#### DATASET CONTENT
[Start]
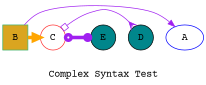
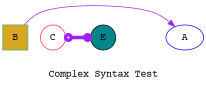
  strict digraph {
    fontname="Courier Prime"
    label="Complex Syntax Test"
    rankdir=TB
    node [fontname="Courier Prime" shape=circle style=filled]
    edge [color=purple fontname="Courier Prime"]
    A [color=blue shape="" style=""]
    B [color=mediumseagreen fillcolor=goldenrod shape=square]
    C [color=firebrick1 style=""]
-   D [fillcolor=turquoise4]
    E [fillcolor=turquoise4]
    subgraph sub_1 {
      rank=same
      A
      B
      C
-     D
      E
      subgraph sub_2 {
        rank=same
      }
    }
    subgraph cluster_3 {
      label=Outer
      subgraph cluster_4 {
        label=Inner
      }
    }
    B -> A
-   B -> C [color=orange penwidth=5]
-   C -> D [arrowhead=crow arrowtail=obox dir=both minlen=2]
    C -> E [arrowhead=dot arrowtail=odot dir=both minlen=2 penwidth=5]
  }
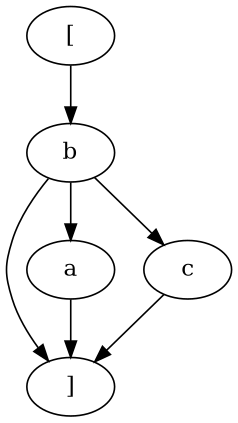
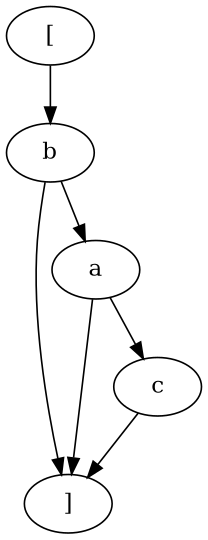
  digraph {
    rankdir=TB
    n1 [label="["]
    n2 [label=b]
    n3 [label="]"]
    n4 [label=a]
    n5 [label=c]
    n1 -> n2
    n2 -> n3
    n2 -> n4
    n4 -> n3
-   n2 -> n5
+   n4 -> n5
    n5 -> n3
  }
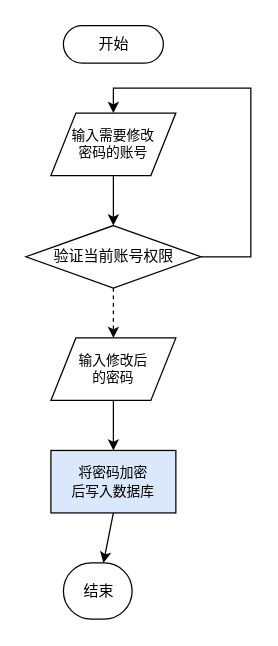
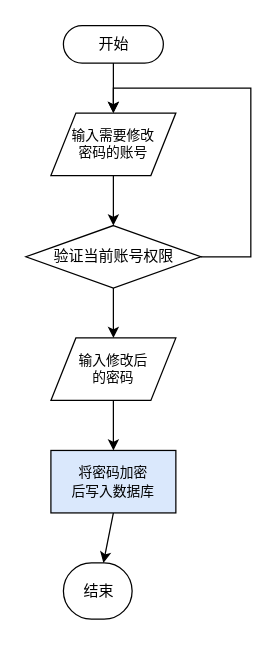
  <mxCell id="0" />
  <mxCell id="1" parent="0" />
+ <mxCell id="2" style="edgeStyle=none;html=1;exitX=0.5;exitY=0.5;exitDx=0;exitDy=15;exitPerimeter=0;entryX=0.5;entryY=0;entryDx=0;entryDy=0;" parent="1" source="3" target="5" edge="1"><mxGeometry relative="1" as="geometry" /></mxCell>
  <mxCell id="3" value="开始" style="html=1;dashed=0;whitespace=wrap;shape=mxgraph.dfd.start" parent="1" vertex="1"><mxGeometry x="50" y="20" width="80" height="30" as="geometry" /></mxCell>
  <mxCell id="4" style="edgeStyle=none;html=1;exitX=0.5;exitY=1;exitDx=0;exitDy=0;entryX=0.5;entryY=0;entryDx=0;entryDy=0;" parent="1" source="5" target="8" edge="1"><mxGeometry relative="1" as="geometry" /></mxCell>
  <mxCell id="5" value="输入需要修改&lt;br&gt;密码的账号" style="shape=parallelogram;perimeter=parallelogramPerimeter;whiteSpace=wrap;html=1;dashed=0;fontFamily=Helvetica;fontSize=11;fontColor=default;" parent="1" vertex="1"><mxGeometry x="40" y="90" width="100" height="50" as="geometry" /></mxCell>
  <mxCell id="6" style="edgeStyle=orthogonalEdgeStyle;shape=connector;rounded=0;html=1;exitX=1;exitY=0.5;exitDx=0;exitDy=0;entryX=0.5;entryY=0;entryDx=0;entryDy=0;labelBackgroundColor=default;fontFamily=Helvetica;fontSize=11;fontColor=default;endArrow=classic;strokeColor=default;" parent="1" source="8" target="5" edge="1"><mxGeometry relative="1" as="geometry"><Array as="points"><mxPoint x="200" y="205" /><mxPoint x="200" y="70" /><mxPoint x="90" y="70" /></Array></mxGeometry></mxCell>
- <mxCell id="7" value="" style="edgeStyle=none;html=1;dashed=1;" parent="1" source="8" target="11" edge="1"><mxGeometry relative="1" as="geometry" /></mxCell>
+ <mxCell id="7" value="" style="edgeStyle=none;html=1;" parent="1" source="8" target="11" edge="1"><mxGeometry relative="1" as="geometry" /></mxCell>
  <mxCell id="8" value="验证当前账号权限" style="shape=rhombus;html=1;dashed=0;whitespace=wrap;perimeter=rhombusPerimeter;" parent="1" vertex="1"><mxGeometry x="20" y="180" width="140" height="50" as="geometry" /></mxCell>
  <mxCell id="9" value="结束" style="html=1;dashed=0;whitespace=wrap;shape=mxgraph.dfd.start" parent="1" vertex="1"><mxGeometry x="50" y="450" width="55" height="45" as="geometry" /></mxCell>
  <mxCell id="10" value="" style="edgeStyle=none;html=1;" parent="1" source="11" edge="1"><mxGeometry relative="1" as="geometry"><mxPoint x="90" y="360" as="targetPoint" /></mxGeometry></mxCell>
  <mxCell id="11" value="输入修改后&lt;br&gt;的密码" style="shape=parallelogram;perimeter=parallelogramPerimeter;whiteSpace=wrap;html=1;dashed=0;fontFamily=Helvetica;fontSize=11;fontColor=default;" parent="1" vertex="1"><mxGeometry x="40" y="270" width="100" height="50" as="geometry" /></mxCell>
  <mxCell id="12" value="" style="edgeStyle=none;html=1;" parent="1" target="9" edge="1"><mxGeometry relative="1" as="geometry"><mxPoint x="90" y="410" as="sourcePoint" /></mxGeometry></mxCell>
  <mxCell id="13" value="&lt;span style=&quot;font-size: 11px&quot;&gt;将密码加密&lt;/span&gt;&lt;br style=&quot;font-size: 11px&quot;&gt;&lt;span style=&quot;font-size: 11px&quot;&gt;后写入数据库&lt;/span&gt;" style="rounded=0;whiteSpace=wrap;html=1;fillColor=#dae8fc;" vertex="1" parent="1"><mxGeometry x="40" y="360" width="100" height="50" as="geometry" /></mxCell>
[End]
#### WRITTEN REQUEST
Pick out each line of the data above that contains the string "minlen" and copy those lines in full.

#### REPLY TO THE TASK
-   C -> D [arrowhead=crow arrowtail=obox dir=both minlen=2]
    C -> E [arrowhead=dot arrowtail=odot dir=both minlen=2 penwidth=5]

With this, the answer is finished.